What I am regurgitating is from listening to Dorge. He was talking about the differences of steering a shaft from the back vs the front. Interesting thing was that he said they both could be done. I thought he was not a fan of high FOC, yet he seemed to think that as long as you built it with the parameters that I mentioned above that it was a legitimate option. Interestingly enough he did not recommend any of his vane options for non-vented fixed blades with higher FOC.
Dorge will also laugh at you for hunting shoulder blades. Poor penetration on bone is your fault for bad aim. Bad shots aren't a thing that happens in the wild, they're the fault of a bad hunter.
He doesn't recommend his vanes for solid, fixed broadheads because they suck for solid, fixed broadheads. Even with a vented three blade, it'll go sideways after like 30 yards. This isn't conjecture, I've actually tested it.
Broadheads aren't designed to rotate like that. There's a rate of rotation where the broadheads stall and create a ridiculous amount of drag, and that's different per broadhead.
There are two schools of thought: what broadhead gets through the animal, and how do I make it accurate; the other is what setup hits where I'm aiming the fastest, and then how do I get through the animal?
Both *can* work in the right environment. I'll use AV2s for TAC arrows or similar target setups, but never with a broadhead.
Any solution is for a given problem, but if that's not the problem you have then the solution is not for you. If you need to change a lightbulb, you need a ladder and not a corkscrew. It's about solving the problems you have.
His selling point is that his arrows spin rate is so high that they transition from statically stable to dynamically stable, where gyroscopic stability plays a role. The issue this causes is that when gravity pulls the arrow by the center of gravity, the nock end resists more, and the point drops more than the nock. The inertia of its high spin resists that tilt, and deflects the rotation from the point going down to the point going left.
It's easy to be statically stable enough to resist the sideways deflection or dynamically stable enough to induce the deflection. If your FOC is lower, you get less deflection. Lower FOC is less statically stable, and can't resist the deflection as well.

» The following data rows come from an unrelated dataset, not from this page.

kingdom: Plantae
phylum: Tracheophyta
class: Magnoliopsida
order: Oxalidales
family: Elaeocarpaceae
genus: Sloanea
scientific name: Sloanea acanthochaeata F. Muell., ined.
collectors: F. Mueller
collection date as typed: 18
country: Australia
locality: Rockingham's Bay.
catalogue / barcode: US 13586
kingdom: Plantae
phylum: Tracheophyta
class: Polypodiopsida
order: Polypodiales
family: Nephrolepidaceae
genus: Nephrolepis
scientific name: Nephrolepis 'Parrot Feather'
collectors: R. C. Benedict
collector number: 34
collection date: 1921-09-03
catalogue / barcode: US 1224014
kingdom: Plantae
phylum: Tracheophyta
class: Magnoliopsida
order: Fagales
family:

There's also the claim that the arrow falls flat, in that it doesn't point down at all while gravity does its thing. Basically, the claim is the arrow is entirely dynamically stable. Because gravity does its thing, that means the arrow isn't pointing along the trajectory. If you follow the center of gravity, point, and nock, they do not all fall in line with each other. That means any real resistance upon impact will cause massive deflection of the shaft and poor penetration.
Most people just don't spin their arrows that fast and avoid this problem entirely.